→ Task
Retype everything from "So what has" down to "block several times." in the text on brainstorming below, word for word.

**** Extract to read ****

There is a way that groups can come up with ideas that would not have occurred to any solitary member of the group: brainstorming. The idea of brainstorming, whether alone or in a group, is to get as many different ideas down in recorded form as possible, without evaluating any of them (yet). Most of the ideas around brainstorming boil down to shutting off one’s internal editor, the one that censors ideas before they’ve had time to blossom.

With a group, the key thing is to avoid inhibiting participants. So one essential rule is you don’t criticize ideas and you don’t ignore them. Every idea gets written down. Some groups insist the next speaker summarize the previous speaker before expressing their own idea. Some groups have everyone write down their ideas in advance of discussion, then copy all of them into a joint list. When it comes time to evaluate, one doesn’t just shoot down ideas one doesn’t like. One articulates criteria for judging ideas, and applies all the criteria to all the ideas. An idea weak by one criterion could turn out to be strong by another, and might be worth fixing instead of discarding – or might inspire improvements to other ideas on the list.

Some of the same turning-off-the-editor applies to solitary pursuits, too. In freewriting one forces oneself to keep writing for some small amount of time – I’ve usually seen 10-15 minutes recommended, but one speaker from a writing retreat last December preferred 25. The people who recommend this say it’s a good way to get ideas and even phrases out of the unconscious. In a lesson about writing short stories, I learned about writing down 20 characters who could possibly be in the story’s chosen location, then afterwards pondering which ones seem worth keeping. One may have to throw away much of what one writes, but often buried in the drek are gems worth keeping and expanding on.

So what has made my writing group so valuable to me? They’re all alumni of the Writing Excuses cruises, where treating people well was drilled into us from the beginning. They’re all willing to say “I liked that” when they do, and to make gentle criticisms when they don’t. And when one of us is stuck, we do the generate-a-bunch-of-ideas thing, and everybody knows they won’t be mocked for anything they say. Hearing a bunch of different perspectives, and being willing to consider all of them, even if only briefly, has helped me break out of writer’s block several times.

This is mostly a brainstorming and chatting group; I’ve also participated a few times in critique groups, which have a different purpose, which I may talk about in a different post.

**** Data block ****

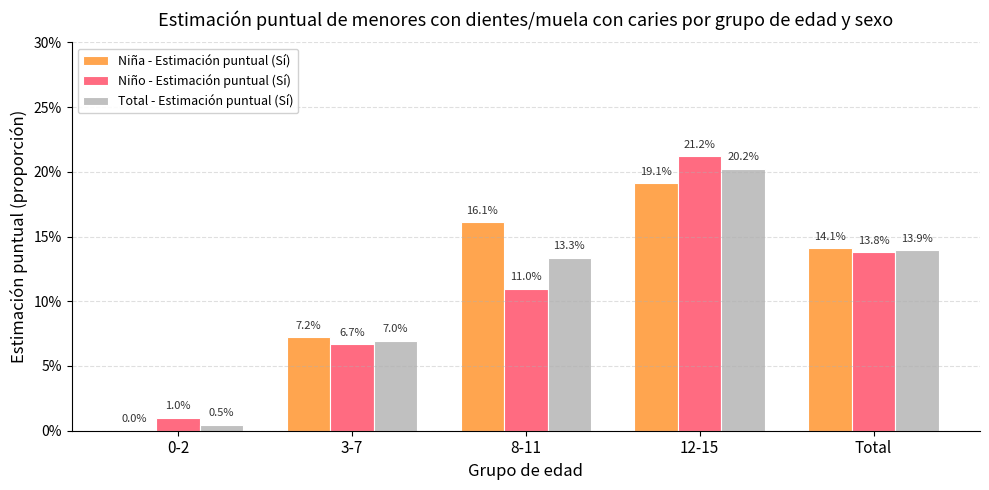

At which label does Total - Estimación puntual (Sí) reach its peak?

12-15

****

→ Answer to this task
So what has made my writing group so valuable to me? They’re all alumni of the Writing Excuses cruises, where treating people well was drilled into us from the beginning. They’re all willing to say “I liked that” when they do, and to make gentle criticisms when they don’t. And when one of us is stuck, we do the generate-a-bunch-of-ideas thing, and everybody knows they won’t be mocked for anything they say. Hearing a bunch of different perspectives, and being willing to consider all of them, even if only briefly, has helped me break out of writer’s block several times.